In the first quarter, the company expects to reach a nameplate production of 48,000 barrels per day at the Martinez plant, with plans to ramp up to full capacity by the end of the year. The company is working with regulators to address any necessary fixes and there are currently no associated costs included in the second quarter guidance. The impact of product margins and inventories had a negative effect on capture metrics in the first quarter, but the company made strategic decisions that they believe were the right ones. As market dynamics change, the company will continue to share updates.

The operator introduces the next question from Roger Read about the company's expectations for crude oil. Read asks about the impact on the Mid-Con and Gulf Coast regions due to the availability of barrels, particularly on the heavy side. The company's representative, Rick Hessling, responds by stating that light heavy spreads are stable and the WCS spread will likely return to its current level due to strong Canadian production. He also mentions that the company does not believe there will be a shortage of heavy barrels in the Mid-Con region, and they anticipate running a similar mix of Canadian barrels as they have in the past. When asked about the potential decrease in Gulf Coast barrels, Hessling states that they do not expect significant changes.

The speaker discusses the stability of their oil production mix and potential for growth in Brazil, Guyana, and Canada. They also mention the possibility of obtaining barrels from the Middle East. In regards to the West Coast, they mention potential limitations in running maximum barrels of WCS due to its higher acidity compared to ANS. They also note the record high octane spreads, which is driven by Tier 3 low sulfur gasoline specs and strong export signals, and the speaker emphasizes their company's large production of octane.

The company is experiencing high demand for octane long product due to a combination of factors such as strong petchem margins, persistent length in the NAFTA market, and high turnarounds in Q1 and Q2. They are also long on diesel in California and are looking for export opportunities to clear the excess product. The direction of wholesale gasoline prices has had a significant impact on the company's marketing margins and R&M capture, benefiting them in Q4 but acting as a headwind in Q1. The extent of this impact depends on the region and market conditions.

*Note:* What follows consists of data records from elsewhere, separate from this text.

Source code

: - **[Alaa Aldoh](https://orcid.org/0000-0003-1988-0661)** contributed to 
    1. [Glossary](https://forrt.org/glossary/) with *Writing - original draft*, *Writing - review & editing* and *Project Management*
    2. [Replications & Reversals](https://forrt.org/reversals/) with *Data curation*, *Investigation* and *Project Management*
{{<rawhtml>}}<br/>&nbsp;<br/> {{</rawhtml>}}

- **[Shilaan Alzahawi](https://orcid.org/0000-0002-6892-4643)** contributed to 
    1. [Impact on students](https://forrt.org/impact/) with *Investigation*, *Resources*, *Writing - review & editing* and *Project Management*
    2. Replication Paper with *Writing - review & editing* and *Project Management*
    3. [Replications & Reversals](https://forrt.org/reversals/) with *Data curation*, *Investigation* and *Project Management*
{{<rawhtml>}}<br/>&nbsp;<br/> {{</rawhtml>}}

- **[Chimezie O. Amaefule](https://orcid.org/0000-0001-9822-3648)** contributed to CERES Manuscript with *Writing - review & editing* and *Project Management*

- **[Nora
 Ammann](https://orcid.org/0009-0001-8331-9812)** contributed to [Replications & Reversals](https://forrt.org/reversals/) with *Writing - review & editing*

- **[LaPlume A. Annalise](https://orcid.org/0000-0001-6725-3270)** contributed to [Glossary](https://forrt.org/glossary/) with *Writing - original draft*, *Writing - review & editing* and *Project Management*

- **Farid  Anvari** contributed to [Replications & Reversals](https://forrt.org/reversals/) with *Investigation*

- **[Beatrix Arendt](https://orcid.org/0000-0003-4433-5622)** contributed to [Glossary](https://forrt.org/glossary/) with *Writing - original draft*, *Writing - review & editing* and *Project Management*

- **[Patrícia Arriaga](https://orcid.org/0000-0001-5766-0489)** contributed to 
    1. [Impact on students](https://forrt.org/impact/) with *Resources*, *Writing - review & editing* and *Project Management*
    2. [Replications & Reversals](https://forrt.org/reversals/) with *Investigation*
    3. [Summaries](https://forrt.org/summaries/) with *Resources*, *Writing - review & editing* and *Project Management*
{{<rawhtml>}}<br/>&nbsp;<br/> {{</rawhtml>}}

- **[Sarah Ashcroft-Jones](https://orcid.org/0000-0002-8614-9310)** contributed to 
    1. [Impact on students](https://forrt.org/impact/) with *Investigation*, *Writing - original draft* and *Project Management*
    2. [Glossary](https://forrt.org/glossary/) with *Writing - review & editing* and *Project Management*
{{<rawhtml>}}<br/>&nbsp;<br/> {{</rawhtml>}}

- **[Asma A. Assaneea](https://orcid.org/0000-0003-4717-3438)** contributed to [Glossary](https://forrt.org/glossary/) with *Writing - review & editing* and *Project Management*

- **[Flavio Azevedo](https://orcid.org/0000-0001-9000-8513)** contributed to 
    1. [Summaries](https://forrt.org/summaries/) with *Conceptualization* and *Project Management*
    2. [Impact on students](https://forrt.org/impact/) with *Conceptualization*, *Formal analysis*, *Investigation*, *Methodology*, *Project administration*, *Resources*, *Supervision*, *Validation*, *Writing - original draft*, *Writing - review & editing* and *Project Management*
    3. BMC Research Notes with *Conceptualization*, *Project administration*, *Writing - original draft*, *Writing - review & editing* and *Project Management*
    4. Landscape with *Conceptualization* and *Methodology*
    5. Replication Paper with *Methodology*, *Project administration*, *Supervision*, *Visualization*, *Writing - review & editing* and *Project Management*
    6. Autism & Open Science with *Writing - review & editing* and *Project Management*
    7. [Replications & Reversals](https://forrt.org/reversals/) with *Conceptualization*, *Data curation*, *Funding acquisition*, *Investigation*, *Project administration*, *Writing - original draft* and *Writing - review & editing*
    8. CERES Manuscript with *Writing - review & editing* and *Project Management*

In the first quarter, there was a $14 flat price increase which was a significant headwind for the company. They need to remain competitive in the market and it affects their capture. The company has a goal to increase cash flows from third parties and optimize within their own system. The distribution from MPLX currently covers the MPC dividend and more than half of the capital, but they aim to increase it even further in the future. The company is bullish on natural gas growth and believes it has tailwinds behind it.

The speaker discusses the potential for MPLX cash generation to cover the dividend and capital at MPC while also generating excess cash. They state that there is no specific target for this, but the company will continue to focus on growing this ability. The speaker then thanks the audience for their interest and offers further assistance if needed before ending the conference call.

This summary was generated with AI and may contain some inaccuracies.